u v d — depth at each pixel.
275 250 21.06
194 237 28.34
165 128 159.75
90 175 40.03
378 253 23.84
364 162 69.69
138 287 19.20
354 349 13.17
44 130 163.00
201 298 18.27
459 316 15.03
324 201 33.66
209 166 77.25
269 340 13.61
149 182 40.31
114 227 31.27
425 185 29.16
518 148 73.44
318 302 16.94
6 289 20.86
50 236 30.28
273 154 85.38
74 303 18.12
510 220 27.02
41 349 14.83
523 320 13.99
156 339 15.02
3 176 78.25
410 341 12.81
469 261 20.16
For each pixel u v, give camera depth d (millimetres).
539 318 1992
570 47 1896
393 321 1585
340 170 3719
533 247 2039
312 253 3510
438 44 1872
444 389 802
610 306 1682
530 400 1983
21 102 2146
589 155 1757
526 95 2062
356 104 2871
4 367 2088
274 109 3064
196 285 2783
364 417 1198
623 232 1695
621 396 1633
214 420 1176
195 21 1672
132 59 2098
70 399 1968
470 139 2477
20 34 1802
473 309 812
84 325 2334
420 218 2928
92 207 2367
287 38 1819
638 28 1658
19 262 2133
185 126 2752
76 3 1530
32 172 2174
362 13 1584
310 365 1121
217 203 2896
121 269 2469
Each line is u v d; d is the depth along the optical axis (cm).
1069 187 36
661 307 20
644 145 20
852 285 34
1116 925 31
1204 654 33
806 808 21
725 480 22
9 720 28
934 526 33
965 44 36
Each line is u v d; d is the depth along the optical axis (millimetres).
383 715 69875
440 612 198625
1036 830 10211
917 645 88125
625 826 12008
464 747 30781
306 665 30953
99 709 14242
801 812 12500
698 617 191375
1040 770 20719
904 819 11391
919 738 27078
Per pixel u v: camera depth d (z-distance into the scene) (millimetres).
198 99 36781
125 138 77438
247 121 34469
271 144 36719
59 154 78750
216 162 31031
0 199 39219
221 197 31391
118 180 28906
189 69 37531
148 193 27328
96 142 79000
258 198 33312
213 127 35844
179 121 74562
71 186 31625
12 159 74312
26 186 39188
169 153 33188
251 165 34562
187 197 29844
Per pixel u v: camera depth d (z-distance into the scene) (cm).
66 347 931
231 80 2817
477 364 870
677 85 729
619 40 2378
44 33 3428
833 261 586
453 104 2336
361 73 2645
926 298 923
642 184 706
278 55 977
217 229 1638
* * *
- [ABOUT THIS TASK] Within the data above, the span starting at the line containing "271 144 36719" and ending at the line containing "187 197 29844" is to be retyped exactly, with no other lines.

- [EXPECTED ANSWER]
271 144 36719
59 154 78750
216 162 31031
0 199 39219
221 197 31391
118 180 28906
189 69 37531
148 193 27328
96 142 79000
258 198 33312
213 127 35844
179 121 74562
71 186 31625
12 159 74312
26 186 39188
169 153 33188
251 165 34562
187 197 29844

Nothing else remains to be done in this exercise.